FRANKFORT, Ky. (AP) — Thousands of Kentucky teachers hoisted signs and chanted “we love our children” on Friday as they called on legislators to reject the Republican governor’s vetoes and restore increases in education spending.
Classes were canceled around Kentucky as teachers descended on the Capitol, wearing red T-shirts and carrying signs that said “I love my public school.” The rally took on a festival-like atmosphere as teachers sat in lawn chairs or sprawled out on blankets. Crosby Stills, Nash and Young’s hit “Teach Your Children” bellowed out of loud speakers before speeches began.
“I don’t want to be out of my classroom.
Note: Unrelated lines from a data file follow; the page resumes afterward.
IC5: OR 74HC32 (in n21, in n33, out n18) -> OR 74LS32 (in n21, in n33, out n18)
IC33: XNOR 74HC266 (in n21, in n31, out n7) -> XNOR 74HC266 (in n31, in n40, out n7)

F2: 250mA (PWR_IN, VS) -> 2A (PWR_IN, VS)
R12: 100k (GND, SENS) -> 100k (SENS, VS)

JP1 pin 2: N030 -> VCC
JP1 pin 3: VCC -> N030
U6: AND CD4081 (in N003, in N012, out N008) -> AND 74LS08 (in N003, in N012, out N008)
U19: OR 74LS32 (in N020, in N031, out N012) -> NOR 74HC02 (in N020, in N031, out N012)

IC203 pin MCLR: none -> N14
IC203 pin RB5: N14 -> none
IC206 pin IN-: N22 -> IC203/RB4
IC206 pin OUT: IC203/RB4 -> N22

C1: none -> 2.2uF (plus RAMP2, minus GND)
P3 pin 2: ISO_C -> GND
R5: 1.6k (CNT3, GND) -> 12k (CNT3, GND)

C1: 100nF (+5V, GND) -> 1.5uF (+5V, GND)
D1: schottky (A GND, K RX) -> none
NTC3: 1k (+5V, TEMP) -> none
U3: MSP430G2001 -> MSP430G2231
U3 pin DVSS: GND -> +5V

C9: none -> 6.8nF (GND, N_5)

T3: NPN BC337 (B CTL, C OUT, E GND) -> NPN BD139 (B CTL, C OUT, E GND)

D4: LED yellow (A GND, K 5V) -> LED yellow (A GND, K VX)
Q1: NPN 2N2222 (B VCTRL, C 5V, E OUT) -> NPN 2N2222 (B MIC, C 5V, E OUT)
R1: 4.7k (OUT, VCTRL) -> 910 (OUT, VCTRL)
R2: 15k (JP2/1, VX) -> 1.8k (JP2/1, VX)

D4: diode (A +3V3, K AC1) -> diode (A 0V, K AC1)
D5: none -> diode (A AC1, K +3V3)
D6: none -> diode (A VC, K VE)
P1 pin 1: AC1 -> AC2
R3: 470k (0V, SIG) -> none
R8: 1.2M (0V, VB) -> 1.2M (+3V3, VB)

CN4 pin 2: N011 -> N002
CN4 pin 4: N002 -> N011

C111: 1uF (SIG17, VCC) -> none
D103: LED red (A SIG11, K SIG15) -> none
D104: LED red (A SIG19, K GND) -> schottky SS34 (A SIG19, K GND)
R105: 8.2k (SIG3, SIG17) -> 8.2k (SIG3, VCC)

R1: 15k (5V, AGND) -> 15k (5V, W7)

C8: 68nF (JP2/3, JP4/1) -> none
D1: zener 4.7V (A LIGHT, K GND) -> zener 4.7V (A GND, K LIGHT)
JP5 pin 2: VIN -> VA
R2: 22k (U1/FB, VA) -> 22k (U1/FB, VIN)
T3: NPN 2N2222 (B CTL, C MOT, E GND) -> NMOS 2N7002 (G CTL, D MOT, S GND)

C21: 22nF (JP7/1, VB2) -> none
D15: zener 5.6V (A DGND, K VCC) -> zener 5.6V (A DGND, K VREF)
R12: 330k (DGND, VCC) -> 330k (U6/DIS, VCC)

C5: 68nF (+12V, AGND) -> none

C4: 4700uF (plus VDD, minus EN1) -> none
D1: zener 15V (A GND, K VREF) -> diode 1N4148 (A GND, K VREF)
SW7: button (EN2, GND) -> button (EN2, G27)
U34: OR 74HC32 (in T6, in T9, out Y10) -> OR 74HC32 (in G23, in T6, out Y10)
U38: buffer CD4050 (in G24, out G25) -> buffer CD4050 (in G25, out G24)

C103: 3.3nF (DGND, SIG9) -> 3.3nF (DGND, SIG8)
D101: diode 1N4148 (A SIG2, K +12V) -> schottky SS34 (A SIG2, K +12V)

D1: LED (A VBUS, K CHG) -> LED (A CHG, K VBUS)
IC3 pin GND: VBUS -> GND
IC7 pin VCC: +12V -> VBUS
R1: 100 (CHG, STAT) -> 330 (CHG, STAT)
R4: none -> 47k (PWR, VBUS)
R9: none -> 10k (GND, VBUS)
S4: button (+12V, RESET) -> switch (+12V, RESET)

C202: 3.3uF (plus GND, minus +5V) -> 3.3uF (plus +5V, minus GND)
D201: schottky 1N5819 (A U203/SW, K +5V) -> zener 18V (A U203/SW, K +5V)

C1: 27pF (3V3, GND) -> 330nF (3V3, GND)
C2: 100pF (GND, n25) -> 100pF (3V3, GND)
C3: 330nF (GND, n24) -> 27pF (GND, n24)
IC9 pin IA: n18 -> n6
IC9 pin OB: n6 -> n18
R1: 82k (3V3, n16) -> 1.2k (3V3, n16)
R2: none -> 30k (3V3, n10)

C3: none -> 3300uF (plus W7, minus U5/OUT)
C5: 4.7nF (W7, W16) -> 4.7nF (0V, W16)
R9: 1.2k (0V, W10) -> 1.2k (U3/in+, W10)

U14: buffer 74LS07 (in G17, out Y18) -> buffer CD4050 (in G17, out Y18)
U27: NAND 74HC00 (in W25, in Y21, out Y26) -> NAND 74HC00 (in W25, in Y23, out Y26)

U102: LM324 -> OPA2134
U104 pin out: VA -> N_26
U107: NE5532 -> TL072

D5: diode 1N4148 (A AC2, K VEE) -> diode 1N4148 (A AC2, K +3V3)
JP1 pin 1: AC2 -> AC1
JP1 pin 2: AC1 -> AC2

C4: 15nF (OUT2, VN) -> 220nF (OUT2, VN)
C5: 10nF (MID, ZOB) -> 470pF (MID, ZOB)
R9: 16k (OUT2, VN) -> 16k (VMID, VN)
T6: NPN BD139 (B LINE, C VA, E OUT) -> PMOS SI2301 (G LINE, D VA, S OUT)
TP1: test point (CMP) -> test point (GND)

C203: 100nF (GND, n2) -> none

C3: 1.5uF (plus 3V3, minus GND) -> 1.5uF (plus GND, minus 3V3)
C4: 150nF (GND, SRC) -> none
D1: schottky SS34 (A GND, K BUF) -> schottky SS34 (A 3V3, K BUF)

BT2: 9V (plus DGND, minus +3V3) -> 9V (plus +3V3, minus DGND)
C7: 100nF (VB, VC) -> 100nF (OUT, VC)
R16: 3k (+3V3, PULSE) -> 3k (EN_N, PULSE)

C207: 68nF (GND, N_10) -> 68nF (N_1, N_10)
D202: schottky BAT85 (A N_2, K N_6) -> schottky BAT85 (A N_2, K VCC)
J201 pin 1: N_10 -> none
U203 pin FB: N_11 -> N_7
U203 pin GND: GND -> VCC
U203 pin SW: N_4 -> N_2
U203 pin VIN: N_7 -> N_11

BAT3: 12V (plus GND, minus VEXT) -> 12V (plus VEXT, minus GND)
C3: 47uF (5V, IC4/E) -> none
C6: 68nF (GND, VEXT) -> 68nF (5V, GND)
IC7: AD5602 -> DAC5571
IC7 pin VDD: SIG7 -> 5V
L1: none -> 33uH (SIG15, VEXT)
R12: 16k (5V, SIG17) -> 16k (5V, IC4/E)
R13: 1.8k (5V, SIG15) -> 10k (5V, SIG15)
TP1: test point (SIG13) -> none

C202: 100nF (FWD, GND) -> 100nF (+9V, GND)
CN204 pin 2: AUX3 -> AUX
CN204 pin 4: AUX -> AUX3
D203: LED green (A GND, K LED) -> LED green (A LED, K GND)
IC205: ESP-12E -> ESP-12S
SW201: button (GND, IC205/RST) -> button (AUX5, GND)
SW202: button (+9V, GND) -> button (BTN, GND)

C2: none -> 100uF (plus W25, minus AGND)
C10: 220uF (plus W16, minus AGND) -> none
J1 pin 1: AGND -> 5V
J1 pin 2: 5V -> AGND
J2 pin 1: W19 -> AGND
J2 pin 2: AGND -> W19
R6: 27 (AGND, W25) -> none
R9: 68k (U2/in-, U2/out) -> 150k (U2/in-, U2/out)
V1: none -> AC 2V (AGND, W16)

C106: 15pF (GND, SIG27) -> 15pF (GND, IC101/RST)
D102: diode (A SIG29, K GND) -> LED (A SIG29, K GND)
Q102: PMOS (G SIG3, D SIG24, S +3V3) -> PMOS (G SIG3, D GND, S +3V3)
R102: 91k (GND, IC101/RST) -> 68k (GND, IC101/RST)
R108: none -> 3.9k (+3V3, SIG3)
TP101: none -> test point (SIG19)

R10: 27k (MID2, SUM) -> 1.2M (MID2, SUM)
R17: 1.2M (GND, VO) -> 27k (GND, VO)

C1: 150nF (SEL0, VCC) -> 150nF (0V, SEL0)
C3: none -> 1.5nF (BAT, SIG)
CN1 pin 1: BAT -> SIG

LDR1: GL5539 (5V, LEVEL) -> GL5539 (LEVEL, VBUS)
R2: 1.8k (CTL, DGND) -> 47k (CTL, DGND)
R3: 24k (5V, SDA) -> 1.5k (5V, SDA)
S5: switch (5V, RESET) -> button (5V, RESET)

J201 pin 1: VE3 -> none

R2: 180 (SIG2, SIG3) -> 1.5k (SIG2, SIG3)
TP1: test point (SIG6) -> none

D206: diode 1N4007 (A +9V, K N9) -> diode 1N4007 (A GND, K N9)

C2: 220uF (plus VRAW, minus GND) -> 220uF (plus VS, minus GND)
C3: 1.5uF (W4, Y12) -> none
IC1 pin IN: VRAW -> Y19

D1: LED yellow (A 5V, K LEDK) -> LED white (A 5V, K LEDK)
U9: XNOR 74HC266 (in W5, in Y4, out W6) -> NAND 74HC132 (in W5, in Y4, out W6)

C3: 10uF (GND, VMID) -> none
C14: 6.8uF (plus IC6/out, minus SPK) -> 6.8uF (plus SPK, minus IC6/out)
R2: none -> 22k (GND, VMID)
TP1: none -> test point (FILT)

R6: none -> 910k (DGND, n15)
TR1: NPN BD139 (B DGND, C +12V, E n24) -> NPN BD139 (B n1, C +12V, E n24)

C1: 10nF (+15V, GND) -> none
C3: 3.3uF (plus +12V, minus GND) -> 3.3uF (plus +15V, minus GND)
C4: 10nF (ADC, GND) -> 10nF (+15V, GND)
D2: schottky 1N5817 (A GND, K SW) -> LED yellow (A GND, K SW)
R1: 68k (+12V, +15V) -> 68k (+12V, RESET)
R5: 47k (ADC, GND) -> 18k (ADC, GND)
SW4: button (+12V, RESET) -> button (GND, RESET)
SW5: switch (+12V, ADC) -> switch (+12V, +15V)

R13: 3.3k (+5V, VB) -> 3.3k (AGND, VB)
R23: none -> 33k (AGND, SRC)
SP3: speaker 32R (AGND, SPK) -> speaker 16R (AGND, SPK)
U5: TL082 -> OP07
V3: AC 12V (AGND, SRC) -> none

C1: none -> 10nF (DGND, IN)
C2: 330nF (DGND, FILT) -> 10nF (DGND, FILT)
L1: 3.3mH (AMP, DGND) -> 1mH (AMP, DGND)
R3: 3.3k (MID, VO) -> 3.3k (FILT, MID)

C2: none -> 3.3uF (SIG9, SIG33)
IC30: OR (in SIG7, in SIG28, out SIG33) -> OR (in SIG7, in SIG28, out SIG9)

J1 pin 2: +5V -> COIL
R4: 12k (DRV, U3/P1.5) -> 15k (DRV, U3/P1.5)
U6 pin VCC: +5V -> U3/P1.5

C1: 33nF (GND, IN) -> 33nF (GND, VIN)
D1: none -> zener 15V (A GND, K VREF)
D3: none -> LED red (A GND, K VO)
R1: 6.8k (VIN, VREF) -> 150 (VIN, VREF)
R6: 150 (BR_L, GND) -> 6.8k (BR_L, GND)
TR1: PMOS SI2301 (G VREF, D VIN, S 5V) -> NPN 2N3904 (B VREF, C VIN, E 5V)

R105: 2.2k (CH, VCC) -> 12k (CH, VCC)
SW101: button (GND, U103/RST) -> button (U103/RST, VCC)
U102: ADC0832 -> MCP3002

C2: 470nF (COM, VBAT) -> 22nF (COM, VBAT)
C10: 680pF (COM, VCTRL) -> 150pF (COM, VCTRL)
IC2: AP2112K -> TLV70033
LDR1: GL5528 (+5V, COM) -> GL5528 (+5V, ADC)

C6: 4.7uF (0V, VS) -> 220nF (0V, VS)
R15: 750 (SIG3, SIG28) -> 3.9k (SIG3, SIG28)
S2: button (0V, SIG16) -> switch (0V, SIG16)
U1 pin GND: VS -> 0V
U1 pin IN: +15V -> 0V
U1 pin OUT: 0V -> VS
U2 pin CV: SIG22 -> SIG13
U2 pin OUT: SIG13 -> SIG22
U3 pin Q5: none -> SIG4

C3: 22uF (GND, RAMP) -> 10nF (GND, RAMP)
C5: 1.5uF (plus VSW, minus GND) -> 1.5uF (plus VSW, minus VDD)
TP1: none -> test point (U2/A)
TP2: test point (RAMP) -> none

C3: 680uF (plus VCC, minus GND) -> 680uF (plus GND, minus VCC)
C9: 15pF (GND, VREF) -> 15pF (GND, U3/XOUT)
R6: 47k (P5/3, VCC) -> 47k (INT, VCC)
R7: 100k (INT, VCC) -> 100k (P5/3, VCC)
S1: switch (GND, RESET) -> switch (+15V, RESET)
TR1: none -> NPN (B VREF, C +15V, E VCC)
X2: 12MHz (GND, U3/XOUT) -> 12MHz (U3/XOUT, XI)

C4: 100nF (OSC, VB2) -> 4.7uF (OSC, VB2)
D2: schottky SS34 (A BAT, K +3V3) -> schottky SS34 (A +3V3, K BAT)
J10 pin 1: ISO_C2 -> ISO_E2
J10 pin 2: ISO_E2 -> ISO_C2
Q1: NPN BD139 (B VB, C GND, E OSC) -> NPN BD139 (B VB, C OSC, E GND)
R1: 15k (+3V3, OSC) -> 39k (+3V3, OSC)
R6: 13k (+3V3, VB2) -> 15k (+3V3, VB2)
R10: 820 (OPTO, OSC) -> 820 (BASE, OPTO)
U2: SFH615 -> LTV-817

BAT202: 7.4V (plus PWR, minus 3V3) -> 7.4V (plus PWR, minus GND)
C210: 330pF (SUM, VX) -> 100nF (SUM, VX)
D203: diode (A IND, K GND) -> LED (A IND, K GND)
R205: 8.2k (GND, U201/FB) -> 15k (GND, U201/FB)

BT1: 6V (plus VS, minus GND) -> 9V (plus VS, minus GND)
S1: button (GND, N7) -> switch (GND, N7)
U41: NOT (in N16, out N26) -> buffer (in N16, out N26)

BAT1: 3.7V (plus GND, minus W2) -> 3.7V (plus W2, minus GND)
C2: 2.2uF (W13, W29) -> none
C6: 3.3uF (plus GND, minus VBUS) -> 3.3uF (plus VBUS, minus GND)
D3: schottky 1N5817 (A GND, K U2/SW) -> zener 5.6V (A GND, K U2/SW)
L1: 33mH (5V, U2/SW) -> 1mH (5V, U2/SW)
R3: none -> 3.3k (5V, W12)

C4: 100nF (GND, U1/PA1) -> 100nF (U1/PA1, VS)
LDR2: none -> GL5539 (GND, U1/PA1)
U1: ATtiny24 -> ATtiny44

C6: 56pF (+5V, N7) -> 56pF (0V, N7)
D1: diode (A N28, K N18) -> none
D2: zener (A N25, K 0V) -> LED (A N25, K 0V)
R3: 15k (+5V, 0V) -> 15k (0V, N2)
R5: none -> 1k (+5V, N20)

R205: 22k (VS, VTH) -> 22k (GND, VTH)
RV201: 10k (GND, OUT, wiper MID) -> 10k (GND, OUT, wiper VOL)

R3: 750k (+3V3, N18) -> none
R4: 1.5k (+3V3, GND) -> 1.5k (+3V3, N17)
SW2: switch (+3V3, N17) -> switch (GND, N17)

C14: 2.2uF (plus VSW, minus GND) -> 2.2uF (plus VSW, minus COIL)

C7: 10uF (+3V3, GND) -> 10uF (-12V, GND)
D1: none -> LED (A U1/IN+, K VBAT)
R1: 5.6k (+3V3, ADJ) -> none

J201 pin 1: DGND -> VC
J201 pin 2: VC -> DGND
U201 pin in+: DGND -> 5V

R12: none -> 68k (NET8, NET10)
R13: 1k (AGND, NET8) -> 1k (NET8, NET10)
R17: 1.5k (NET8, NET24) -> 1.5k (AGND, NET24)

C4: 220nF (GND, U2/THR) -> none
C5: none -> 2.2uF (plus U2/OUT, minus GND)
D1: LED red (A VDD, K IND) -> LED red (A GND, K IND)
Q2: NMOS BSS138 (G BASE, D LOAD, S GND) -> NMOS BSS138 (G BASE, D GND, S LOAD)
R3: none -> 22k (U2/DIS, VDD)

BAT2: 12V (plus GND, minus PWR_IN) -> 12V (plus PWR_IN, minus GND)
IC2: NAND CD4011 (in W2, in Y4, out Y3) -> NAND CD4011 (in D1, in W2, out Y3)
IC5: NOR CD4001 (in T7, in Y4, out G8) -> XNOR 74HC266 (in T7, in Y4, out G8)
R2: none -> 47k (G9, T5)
I want to be in my classroom instructing future citizens but I’m afraid that spending at the state level is getting worse and worse and we need those dollars for a 21st century education,” said Stephanie Ikanovic, who has been a teacher for 21 years.
Schools closed in Louisville, Lexington and more than 30 other districts to accommodate all the workers wanting to attend the rally in Frankfort. Other districts sent delegations but planned to keep classes open.
Lawmakers will convene Friday to consider the governor’s vetoes, and the votes in the Republican-controlled Legislature are expected to be close. Kentucky police said they might limit the number of teachers inside the state Capitol for safety reasons.
The unrest comes amid teacher protests in Oklahoma and Arizona over low funding and teacher pay. The demonstrations were inspired by West Virginia teachers, whose nine-day walkout after many years without raises led to a 5 percent pay hike.
Kentucky teachers haven’t asked for a raise and they are instead focused on overall funding.
Middle school science teacher Leslie Atkins said several students came to her Thursday and asked if she was attending the rally “for us.”
“And they always said, ‘for us’ — even the kids understand that we’re not here for teachers, we’re here for them,” she said.
Earlier this month, thousands filled the Kentucky Capitol to oppose pension changes. They lost the pensions battle, but lawmakers responded with a budget plan that included record-high classroom spending. The Legislature also restored school transportation funding and health insurance for teachers who retired after 2010 but don’t yet qualify for Medicare.
Lawmakers approved a $480 million tax increase to pay for it, including a 6 percent sales tax on services such as auto and home repairs. But Gov. Matt Bevin vetoed the budget and revenue bills, saying the tax increase wouldn’t cover the spending and would instead lead to at least a $50 million shortfall over the next two years.
In Arizona, after weeks of teacher protests and walkout threats across the state, Gov. Doug Ducey promised a net 20 percent raise by 2020.
In Oklahoma, teachers ended two weeks of walkouts on Thursday, shifting their focus to electing pro-education candidates in November. Gov. Mary Fallin signed legislation raising teacher salaries by about $6,100 and providing millions in new education funding, but many say schools need more money.
Kentucky’s lawmakers have struggled with the complexities of passing a two-year state budget, searching for education funding and trying to fix one of the country’s worst-funded pension systems. The state is at least $41 billion short of what it needs to pay retirement benefits over the next 30 years, straining state and local government finances.
The Kentucky Education Association sharply criticized Bevin’s vetoes in calling for Friday’s “day of action.” Bevin barked back, calling union leaders “absolute frauds” who had not been clear in what they wanted.
Bevin further angered teachers by signing legislation altering pensions for teachers and other state employees. The changes preserve benefits for most workers, but move new hires into a hybrid plan. Opponents worry this will discourage young people from becoming teachers. The pension changes have already drawn a court challenge.
If lawmakers let the vetoes stand, Bevin could call them back into special session to pass a budget. Without one, state government would partially shut down when the new fiscal year starts on July 1.